I know a well-educated and fully qualified Guyanese national – a black man – who uprooted his family and went to South Africa and relocated there after the ANC won the election and Nelson Mandela became President. However, under Presidents Mandela and Thabo Mkeki, he and a large number of other CARICOM and Caribbean nationals who did the same were unable to qualify for permanent stays. Worse, many couldn’t get jobs – and worse yet, their children born in South Africa couldn’t get citizenship, far less passports. The sad reality is that my friend eventually had to uproot his family and relocate to Guyana. Under President Zuma, the reverse migration continued as Caribbean nationals increasingly faced the fact that they were – and still are – regarded as ‘foreigners’ in South Africa. (I can well imagine that Caribbean nationals are among those being hounded by those seeing them as threatening their livelihoods or eating their daily bread.)
When I read later about tonight’s high-level discussion on African Religion, I wished I could attend.
The press release advertising the discussion says it “will centre around” — a phrase my Jamaican colleague Patrick Skykle described a long time ago to fellow writers in the Grenada media during the Revolution as ‘a gravitational impossibility’.
The release says the panelists (including historian Dr Gregor Williams, history teacher Nkrumah Lucien and researcher ArmelleChatelier) will review “recent military, ethnic and political conflicts in the African continent which seem to have some basis in religious persuasion in countries such as Kenya, Nigeria and Somalia, highlighting an Islamic/Christian divide.”
Since it will most likely clash with my Calabash TV programme, I may be able to take in at least some of the early talk about Africa and the role religion is playing in some of the continent’s national and regional conflicts.

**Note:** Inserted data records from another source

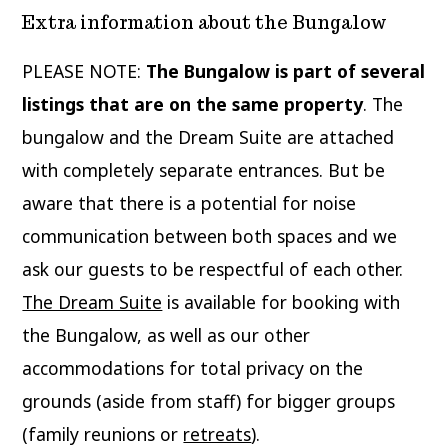
Extra information about the Bungalow
PLEASE NOTE:
The Bungalow is part of several
listings that are on the same property
. The
bungalow and the Dream Suite are attached
with completely separate entrances. But be
aware that there is a potential for noise
communication between both spaces and we
ask our guests to be respectful of each other.
The Dream Suite
is available for booking with
the Bungalow, as well as our other
accommodations for total privacy on the
grounds (aside from staff) for bigger groups
(family reunions or
retreats
).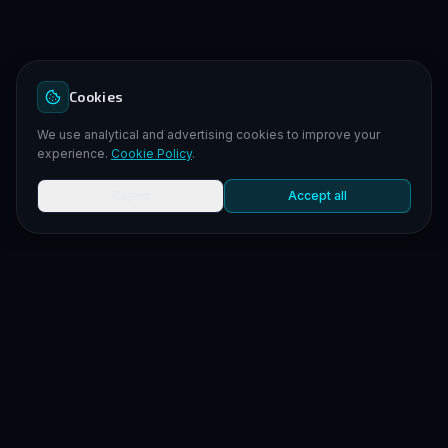
Cookies
We use analytical and advertising cookies to improve your
experience.
Cookie Policy
.
Reject
Accept all
LEGAL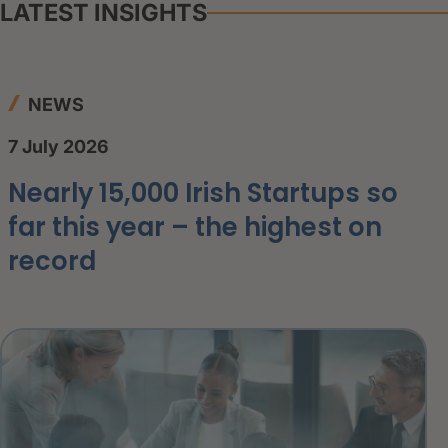
LATEST INSIGHTS
NEWS
7 July 2026
Nearly 15,000 Irish Startups so
far this year – the highest on
record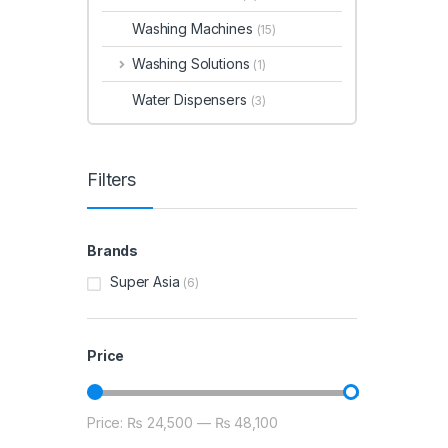
Washing Machines
(15)
Washing Solutions
(1)
Water Dispensers
(3)
Filters
Brands
Super Asia
(6)
Price
Price:
₨ 24,500
—
₨ 48,100
Min price
Max price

But I also wish the panelists (or one of them) will also look at the emerging evidence of anti-immigration sentiments on the continent, which I suspect have been there longer than we’ve known or realized, but which is being fomented by the economic realities in affected African states.

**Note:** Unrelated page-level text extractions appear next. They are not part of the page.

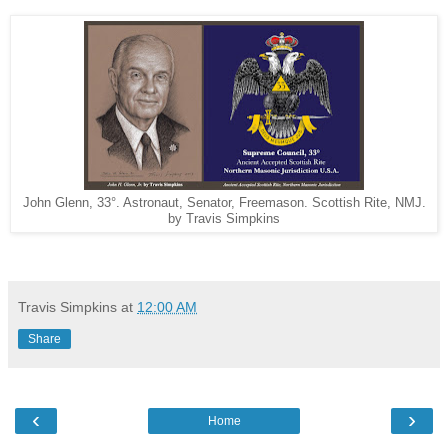
John Glenn, 33°. Astronaut, Senator, Freemason. Scottish Rite, NMJ.
by Travis Simpkins
Travis Simpkins
at
12:00 AM
Share
‹
›
Home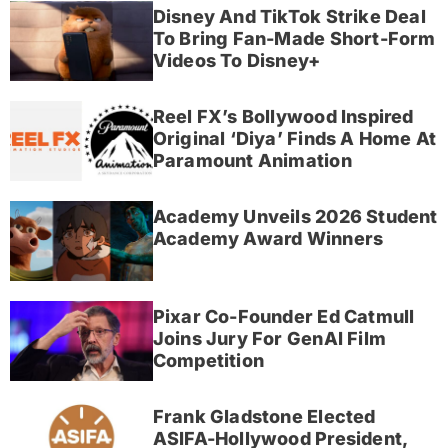
Disney And TikTok Strike Deal
To Bring Fan-Made Short-Form
Videos To Disney+
Reel FX’s Bollywood Inspired
Original ‘Diya’ Finds A Home At
Paramount Animation
Academy Unveils 2026 Student
Academy Award Winners
Pixar Co-Founder Ed Catmull
Joins Jury For GenAI Film
Competition
Frank Gladstone Elected
ASIFA-Hollywood President,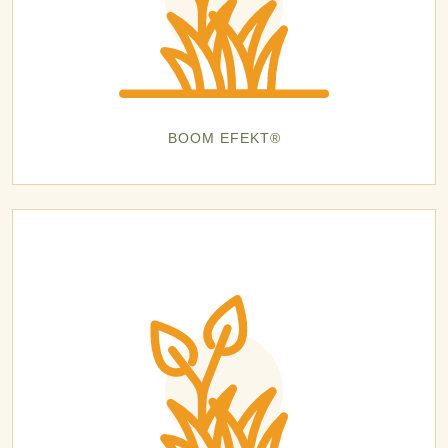
BOOM EFEKT®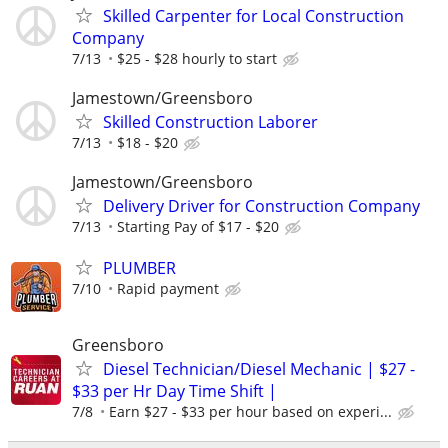
Skilled Carpenter for Local Construction
Company
7/13
$25 - $28 hourly to start
Jamestown/Greensboro
Skilled Construction Laborer
7/13
$18 - $20
Jamestown/Greensboro
Delivery Driver for Construction Company
7/13
Starting Pay of $17 - $20
PLUMBER
7/10
Rapid payment
Greensboro
Diesel Technician/Diesel Mechanic | $27 -
$33 per Hr Day Time Shift |
7/8
Earn $27 - $33 per hour based on experi...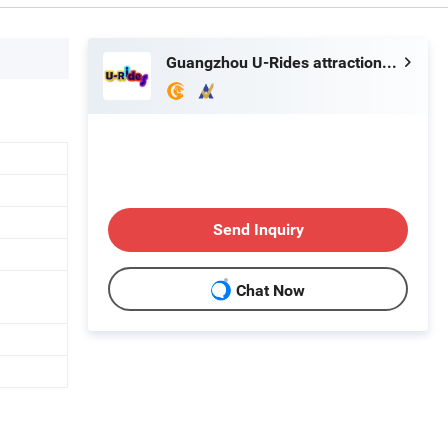
Guangzhou U-Rides attraction Co.,Ltd
Send Inquiry
Chat Now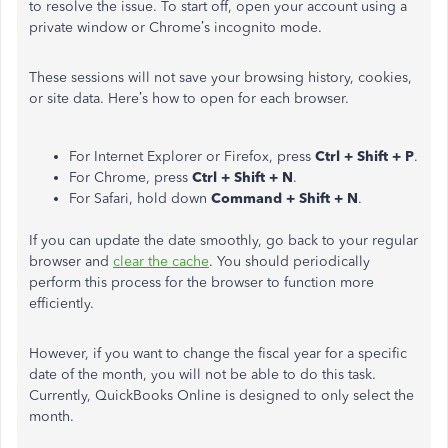
to resolve the issue. To start off, open your account using a
private window or Chrome’s incognito mode.
These sessions will not save your browsing history, cookies,
or site data. Here’s how to open for each browser.
For Internet Explorer or Firefox, press
Ctrl + Shift + P
.
For Chrome, press
Ctrl + Shift + N
.
For Safari, hold down
Command + Shift + N
.
If you can update the date smoothly, go back to your regular
browser and
clear the cache
. You should periodically
perform this process for the browser to function more
efficiently.
However, if you want to change the fiscal year for a specific
date of the month, you will not be able to do this task.
Currently, QuickBooks Online is designed to only select the
month.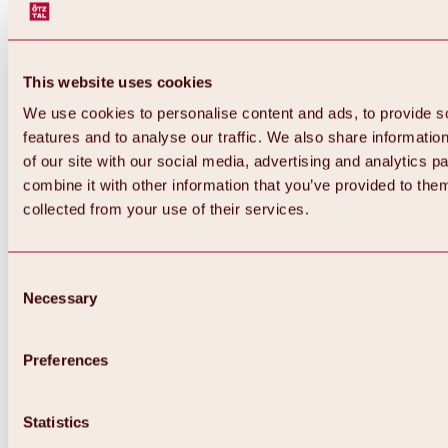
This website uses cookies
We use cookies to personalise content and ads, to provide s
features and to analyse our traffic. We also share informatio
of our site with our social media, advertising and analytics 
combine it with other information that you’ve provided to them
collected from your use of their services.
Consent
Necessary
Selection
Preferences
Back
All about biking & cycling
Tours, routes & trails
Statistics
Overview
MTB tours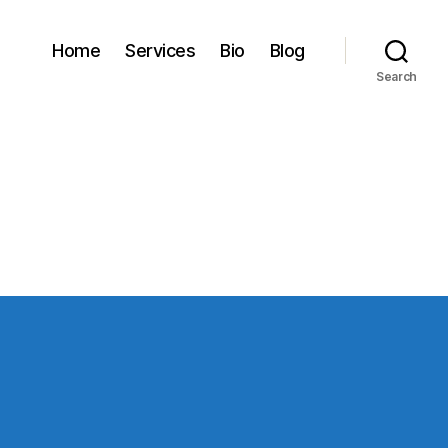
Home
Services
Bio
Blog
Search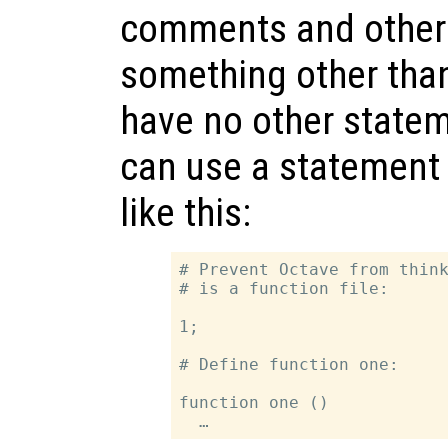
comments and other 
something other th
have no other statem
can use a statement 
like this:
# Prevent Octave from think
# is a function file:

1;

# Define function one:

function one ()
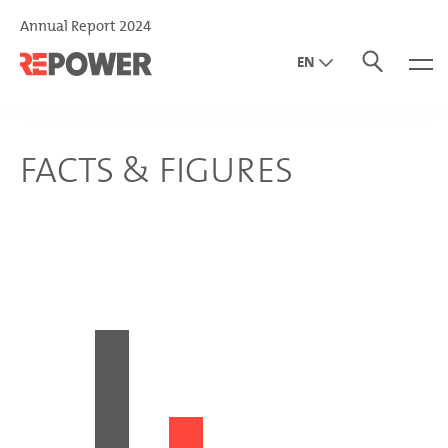
Annual Report 2024
EN
DE
IT
FACTS & FIGURES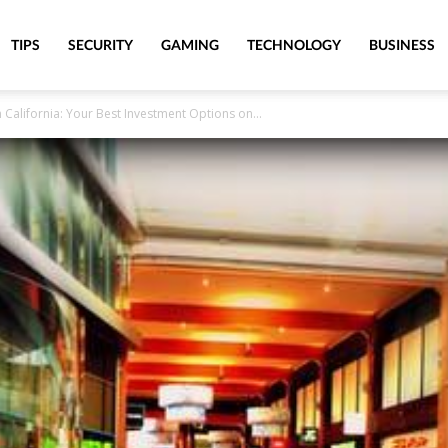
TIPS
SECURITY
GAMING
TECHNOLOGY
BUSINESS
n California: Your Best Investment Options on...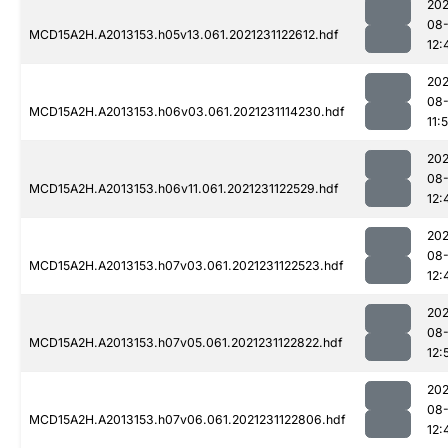
202
08-
MCD15A2H.A2013153.h05v13.061.2021231122612.hdf
12:
202
08-
MCD15A2H.A2013153.h06v03.061.2021231114230.hdf
11:
202
08-
MCD15A2H.A2013153.h06v11.061.2021231122529.hdf
12:
202
08-
MCD15A2H.A2013153.h07v03.061.2021231122523.hdf
12:
202
08-
MCD15A2H.A2013153.h07v05.061.2021231122822.hdf
12:
202
08-
MCD15A2H.A2013153.h07v06.061.2021231122806.hdf
12: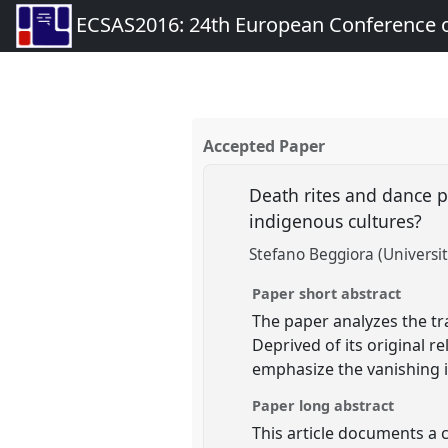
ECSAS2016: 24th European Conference o
Accepted Paper
Death rites and dance p
indigenous cultures?
Stefano Beggiora (University
Paper short abstract
The paper analyzes the tr
Deprived of its original 
emphasize the vanishing id
Paper long abstract
This article documents a 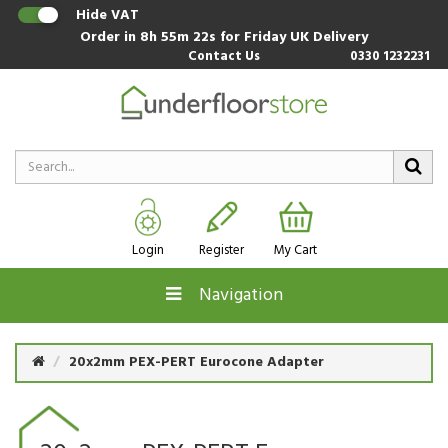
Hide VAT
Order in
8h 55m 22s
for Friday UK Delivery
Contact Us
0330 1232231
Login
Register
My Cart
Navigation
20x2mm PEX-PERT Eurocone Adapter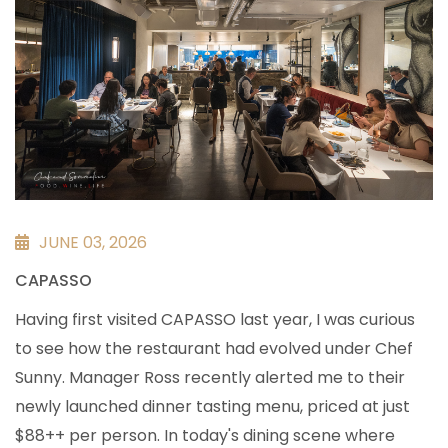
JUNE 03, 2026
CAPASSO
Having first visited CAPASSO last year, I was curious
to see how the restaurant had evolved under Chef
Sunny. Manager Ross recently alerted me to their
newly launched dinner tasting menu, priced at just
$88++ per person. In today's dining scene where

After all, we generally tend not to pay attention to other people’s problems until they come to our doorstep. So, we feel it’s okay for us to condemn Europeans for their anti-African immigration policies, some of which we have no fear of describing as being rooted in racism. We feel free to see the treatment of French citizens of African descent by fellow Frenchmen as being nothing but racist. We don’t seem to care much that European anti-immigrant policies are also seeing Europeans chasing fellow Europeans out of European states. We don’t necessarily see as ‘racism’ the British chasing down the citizens of poorer former East European socialist states who seek jobs in Britain as citizens of states that have joined the European Union. We don’t even see the treatment of the Roma people across Europe as racism. But I’m sure we have a problem with South Africans seeing fellow Africans — or other Black people, for that matter – as immigrants competing with them for jobs.
The unfortunate reality, however, is that – like it or not – economics and politics have ways of clouding people’s perspectives when it comes to their bread and butter. They can become racist (as in Europe) or colour-blind (as in Africa).
And if you think I’m joking or too serious, just check our own reaction in the Caribbean when persons from other CARICOM territories land jobs in any significant numbers in any state. Or when economic citizens and other holders of CARICOM passports settle and open successful businesses in any of our countries. Whether Asian or Indian American or European, we always find a time and place to refer to their skin colour — or wherever we think they come from.
Yes, anti-immigrant sentiments can be as deeply rooted in racism as in politics and economics. It all depends where you stand and how you see things!